Turkish chemicals firm gets EUR 15 million loan from EBRD to contribute to greener tire production
The European Bank for Reconstruction and Development (EBRD) is lending EUR 15 million Turkish chemicals maker Egesil Kimya Sanayi ve Ticaret A.S., majority owned by Germany’s Evonik Industries, to increase production of precipitated silica, a key component of energy-efficient tires that reduce carbon emissions, according to a news release from the EBRD.
The loan will help build a new production facility in Sakarya, Turkey, next to the company’s existing facility. It will increase the specialty chemicals manufacturer’s annual production capacity of precipitated silica by 40,000 tonnes.
Demand for highly dispersible silica is strong and growing in the global tire industry to replace carbon black, the traditional filler material in tire manufacturing. Silica increases the grip and adhesion of tires and has better anti-skid properties. It also reduces fuel consumption by lowering rolling resistance, the EBRD said.

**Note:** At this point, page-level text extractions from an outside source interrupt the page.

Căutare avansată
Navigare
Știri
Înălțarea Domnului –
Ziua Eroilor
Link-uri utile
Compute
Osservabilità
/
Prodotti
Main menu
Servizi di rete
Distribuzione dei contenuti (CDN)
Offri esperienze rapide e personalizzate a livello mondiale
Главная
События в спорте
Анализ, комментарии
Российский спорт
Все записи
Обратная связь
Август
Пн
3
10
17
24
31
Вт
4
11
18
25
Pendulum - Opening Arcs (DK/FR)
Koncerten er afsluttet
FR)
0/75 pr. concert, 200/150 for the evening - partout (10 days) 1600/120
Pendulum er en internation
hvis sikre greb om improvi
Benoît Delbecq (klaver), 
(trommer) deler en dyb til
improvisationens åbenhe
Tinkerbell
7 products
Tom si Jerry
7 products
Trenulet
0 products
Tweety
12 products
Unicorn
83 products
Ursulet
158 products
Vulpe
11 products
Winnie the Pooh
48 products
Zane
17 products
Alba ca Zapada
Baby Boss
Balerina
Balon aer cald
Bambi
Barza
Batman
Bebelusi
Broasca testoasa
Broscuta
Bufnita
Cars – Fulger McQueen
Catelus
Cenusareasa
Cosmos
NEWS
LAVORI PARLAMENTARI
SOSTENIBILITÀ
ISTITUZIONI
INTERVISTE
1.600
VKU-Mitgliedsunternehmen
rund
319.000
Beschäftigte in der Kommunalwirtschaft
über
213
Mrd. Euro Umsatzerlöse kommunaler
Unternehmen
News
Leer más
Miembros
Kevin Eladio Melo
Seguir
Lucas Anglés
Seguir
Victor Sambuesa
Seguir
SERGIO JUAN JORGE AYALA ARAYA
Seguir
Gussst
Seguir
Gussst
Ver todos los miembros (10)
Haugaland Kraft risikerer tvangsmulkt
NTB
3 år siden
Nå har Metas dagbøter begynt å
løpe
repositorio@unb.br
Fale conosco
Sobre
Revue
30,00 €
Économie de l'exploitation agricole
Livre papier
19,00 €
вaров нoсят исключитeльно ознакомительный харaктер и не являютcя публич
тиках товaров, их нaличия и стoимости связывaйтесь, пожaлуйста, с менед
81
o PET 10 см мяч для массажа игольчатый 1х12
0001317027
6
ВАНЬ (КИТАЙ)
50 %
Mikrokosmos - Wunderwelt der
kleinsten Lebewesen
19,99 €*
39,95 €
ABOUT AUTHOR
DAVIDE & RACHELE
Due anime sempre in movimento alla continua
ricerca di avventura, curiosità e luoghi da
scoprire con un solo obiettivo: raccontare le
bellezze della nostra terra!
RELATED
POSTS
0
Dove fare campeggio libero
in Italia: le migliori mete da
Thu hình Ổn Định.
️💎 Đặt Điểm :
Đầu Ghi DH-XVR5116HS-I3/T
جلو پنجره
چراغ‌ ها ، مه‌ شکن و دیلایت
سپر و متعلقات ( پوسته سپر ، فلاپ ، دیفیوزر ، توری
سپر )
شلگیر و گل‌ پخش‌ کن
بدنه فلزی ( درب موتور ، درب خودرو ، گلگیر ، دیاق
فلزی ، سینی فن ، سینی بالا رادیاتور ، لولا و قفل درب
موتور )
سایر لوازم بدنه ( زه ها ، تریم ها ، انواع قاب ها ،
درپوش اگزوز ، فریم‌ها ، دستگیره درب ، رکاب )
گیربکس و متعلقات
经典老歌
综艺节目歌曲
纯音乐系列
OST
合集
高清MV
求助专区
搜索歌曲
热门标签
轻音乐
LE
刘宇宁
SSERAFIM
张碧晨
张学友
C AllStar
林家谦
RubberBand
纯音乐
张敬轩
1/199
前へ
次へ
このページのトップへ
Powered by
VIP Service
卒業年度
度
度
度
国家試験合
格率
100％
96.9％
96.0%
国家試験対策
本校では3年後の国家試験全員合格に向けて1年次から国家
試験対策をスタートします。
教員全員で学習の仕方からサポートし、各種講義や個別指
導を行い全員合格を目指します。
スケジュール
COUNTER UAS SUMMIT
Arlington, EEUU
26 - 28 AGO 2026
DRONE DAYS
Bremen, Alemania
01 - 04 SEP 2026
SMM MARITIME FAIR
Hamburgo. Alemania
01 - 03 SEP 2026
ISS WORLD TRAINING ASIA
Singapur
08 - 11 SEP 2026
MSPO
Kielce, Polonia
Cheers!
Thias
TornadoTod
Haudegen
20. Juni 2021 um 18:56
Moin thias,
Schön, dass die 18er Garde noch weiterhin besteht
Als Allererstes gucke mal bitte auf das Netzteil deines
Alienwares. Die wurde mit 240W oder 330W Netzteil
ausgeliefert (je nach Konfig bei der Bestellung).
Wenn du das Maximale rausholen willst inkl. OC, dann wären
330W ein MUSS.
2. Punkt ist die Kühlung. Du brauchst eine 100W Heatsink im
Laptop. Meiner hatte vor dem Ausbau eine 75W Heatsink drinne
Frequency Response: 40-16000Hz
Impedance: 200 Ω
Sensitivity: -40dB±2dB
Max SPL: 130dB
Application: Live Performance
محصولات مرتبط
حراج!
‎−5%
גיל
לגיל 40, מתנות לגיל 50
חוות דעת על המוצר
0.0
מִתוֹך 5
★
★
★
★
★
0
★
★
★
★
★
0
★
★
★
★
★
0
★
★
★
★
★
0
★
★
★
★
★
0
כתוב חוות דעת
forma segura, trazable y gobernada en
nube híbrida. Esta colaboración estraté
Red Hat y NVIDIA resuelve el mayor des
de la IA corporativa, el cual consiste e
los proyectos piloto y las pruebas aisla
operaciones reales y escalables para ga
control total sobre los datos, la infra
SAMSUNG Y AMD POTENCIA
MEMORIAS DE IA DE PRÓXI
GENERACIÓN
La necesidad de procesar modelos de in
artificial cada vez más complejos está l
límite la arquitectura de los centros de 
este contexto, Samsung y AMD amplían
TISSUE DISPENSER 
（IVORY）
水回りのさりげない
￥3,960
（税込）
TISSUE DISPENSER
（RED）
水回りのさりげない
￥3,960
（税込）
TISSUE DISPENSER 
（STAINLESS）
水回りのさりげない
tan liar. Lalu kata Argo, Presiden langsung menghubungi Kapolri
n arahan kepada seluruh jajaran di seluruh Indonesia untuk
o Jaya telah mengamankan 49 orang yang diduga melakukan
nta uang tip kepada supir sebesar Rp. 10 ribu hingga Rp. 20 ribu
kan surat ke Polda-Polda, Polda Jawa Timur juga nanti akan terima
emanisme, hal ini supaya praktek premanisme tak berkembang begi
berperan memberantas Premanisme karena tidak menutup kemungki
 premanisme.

The new facility is expected to become operational by 2020. It will help make carbon emissions savings of around 67,000 tonnes of CO2 equivalent per year during the life cycle of tires. The EBRD Strategy for Turkey emphasizes contributing to the improvement of energy and resource efficiency and to the further integration of medium-sized private Turkish companies into global value chains. The project is also part of the EBRD’s Green Economy Transition (GET) approach, as 100% of the Bank’s loan will be used for green investments.
Egesil Kimya has been chosen among various subsidiaries of Evonik, the world’s largest silica producer, to house the capacity increase targeted to supply the European automotive tire industry. The company’s existing facility has a very good track record, and strong demand for its product and full order books triggered the need to expand capacity, according to the news release.
The EBRD has invested almost EUR 11 billion in close to 280 projects in Turkey, with a focus on investment in sustainable energy, improving infrastructure, strengthening the competitiveness of the private sector, deepening capital and local currency markets, and promoting regional and youth inclusion and gender equality, the news release reads.